Colonel Deane nodded approval. “A day of rest!” he said meditatively. “And, by the way, do you know that it is Sunday, good people?”

“By Gad!” exclaimed Captain Greendays. “So it is! How the weeks fly! Then to-morrow will be Christmas Eve,—and we sail from the Bluff on the 31st!”

“Only one more week!” I cried regretfully. “How many days can we stay here?”

“We must have Christmas Day, at all costs!” said Mrs Greendays.

Colonel Deane, who had been making rapid calculations with the aid of a “Tourist Itinerary” lying on a side-table, said that if we would hurry back we could allow ourselves Christmas Day at Milford and still have a day and a half to spend on the track, and this momentous question settled we went out to see what the Sound looked like by daylight.

It was very different to the Sound of our imagination. There was no sign of any “open sea”; the waters appeared to be completely land-locked, and were calm and peaceful as a lake,—calmer, in fact, than Kanieri had been on the day we were disappointed of our boating. And its loveliness and grandeur were far beyond anything we could have conceived. Mountains all round us, some heavily wooded, others black, bare, rocky, but all of them so tall that they seemed to touch the sky. Mitre Peak[1] looked from Sutherland’s as if it stood quite apart and separate from its sister-peaks, and Pembroke Peak, with its cloud of snow gleaming white in the sunshine against the blue sky, seemed to be part of the hill that rose close behind the landing stage where Sutherland’s launch looked a tiny boat against the stone platform. We could not see the Bowen Falls from where we stood, but the booming of the water as it fell 300 feet in a single plunge from a basin in the cliff to the Sound below was like the bass notes of a mighty organ reverberating among the mountains and tall cliffs.
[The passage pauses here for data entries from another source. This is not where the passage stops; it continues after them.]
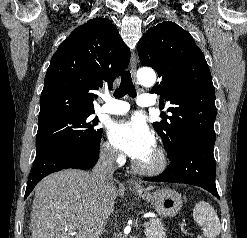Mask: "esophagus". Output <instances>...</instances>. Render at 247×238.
<instances>
[{
    "label": "esophagus",
    "instance_id": "esophagus-1",
    "mask_svg": "<svg viewBox=\"0 0 247 238\" xmlns=\"http://www.w3.org/2000/svg\"><path fill=\"white\" fill-rule=\"evenodd\" d=\"M136 70H137L136 56H135L134 53H132L131 59H130V71H131V75H132L133 80H134L135 83H137V81H136ZM129 182L134 187H137V188L140 187V183L135 179H130Z\"/></svg>",
    "mask_w": 247,
    "mask_h": 238
}]
</instances>
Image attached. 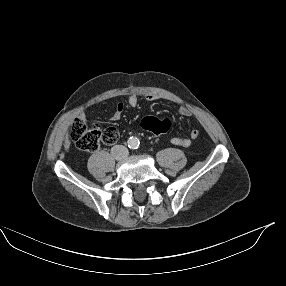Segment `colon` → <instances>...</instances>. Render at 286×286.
<instances>
[{
	"mask_svg": "<svg viewBox=\"0 0 286 286\" xmlns=\"http://www.w3.org/2000/svg\"><path fill=\"white\" fill-rule=\"evenodd\" d=\"M171 126L170 119L157 113H147L140 120L141 129L147 134L156 136H169ZM69 137L79 149L92 152L97 150L101 143L115 144L119 139V131L115 127L100 131L88 127L81 119H76L70 128Z\"/></svg>",
	"mask_w": 286,
	"mask_h": 286,
	"instance_id": "5ec220e1",
	"label": "colon"
}]
</instances>
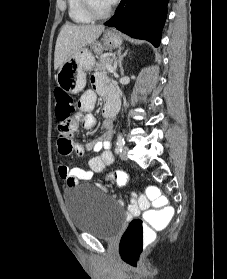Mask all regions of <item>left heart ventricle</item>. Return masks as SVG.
<instances>
[{"label":"left heart ventricle","instance_id":"b2bd125f","mask_svg":"<svg viewBox=\"0 0 227 279\" xmlns=\"http://www.w3.org/2000/svg\"><path fill=\"white\" fill-rule=\"evenodd\" d=\"M91 3L93 7L96 9V11L102 13L106 11L111 3L108 0H91Z\"/></svg>","mask_w":227,"mask_h":279}]
</instances>
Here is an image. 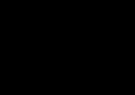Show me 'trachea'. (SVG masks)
Returning a JSON list of instances; mask_svg holds the SVG:
<instances>
[{
	"label": "trachea",
	"instance_id": "1",
	"mask_svg": "<svg viewBox=\"0 0 135 95\" xmlns=\"http://www.w3.org/2000/svg\"><path fill=\"white\" fill-rule=\"evenodd\" d=\"M61 39H62V38H61V37H59V38H58V41H61Z\"/></svg>",
	"mask_w": 135,
	"mask_h": 95
}]
</instances>
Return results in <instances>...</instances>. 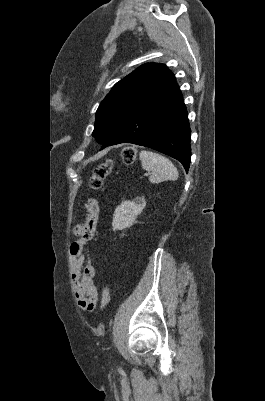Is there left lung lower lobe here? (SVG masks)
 Instances as JSON below:
<instances>
[{
    "label": "left lung lower lobe",
    "mask_w": 265,
    "mask_h": 401,
    "mask_svg": "<svg viewBox=\"0 0 265 401\" xmlns=\"http://www.w3.org/2000/svg\"><path fill=\"white\" fill-rule=\"evenodd\" d=\"M191 129L184 100L175 82L135 113L103 143L102 149L133 143L155 149L180 161L188 172L191 157Z\"/></svg>",
    "instance_id": "1"
}]
</instances>
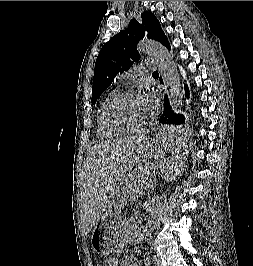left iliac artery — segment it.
<instances>
[{"label": "left iliac artery", "instance_id": "44dca946", "mask_svg": "<svg viewBox=\"0 0 253 266\" xmlns=\"http://www.w3.org/2000/svg\"><path fill=\"white\" fill-rule=\"evenodd\" d=\"M152 261H153L155 264H157V263H158V259H157V257H156V256H152Z\"/></svg>", "mask_w": 253, "mask_h": 266}]
</instances>
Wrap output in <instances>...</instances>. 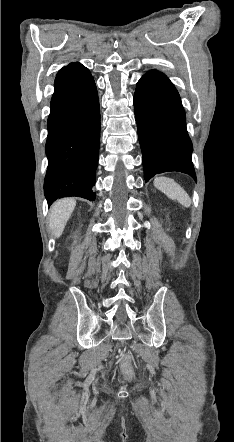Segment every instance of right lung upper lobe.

“You can’t possibly stay in on such a lovely day!” protested Captain Greendays. “Come for a walk,—it isn’t at all a good plan to keep too still after getting so tired, you will feel more stiff than ever to-morrow!”

“Shall we go out in Sutherland’s launch?” suggested Colonel Deane. “That won’t be an infraction on your day of rest, Mrs Greendays, and as those people will probably turn up this afternoon we may not have the Sound all to ourselves again!”

“And a host of chattering people would quite spoil it!” I urged.

“Well, if you will promise not to go outside,” Mrs Greendays yielded. “I am so tired that I could not endure even a rocking in the cradle of the deep!”

So we spent the morning lazily drifting about in and out of the inlets and channels, under those mighty hills. We went close under the Bowen Falls, but did not experience the wonderful miracle that the Rev. W. S. Green relates as happening to him. “The steamer,” he says, “was allowed to drift up in the

  1. Mitre Peak, 5,560 ft.; Mount Pembroke, 6,710 ft.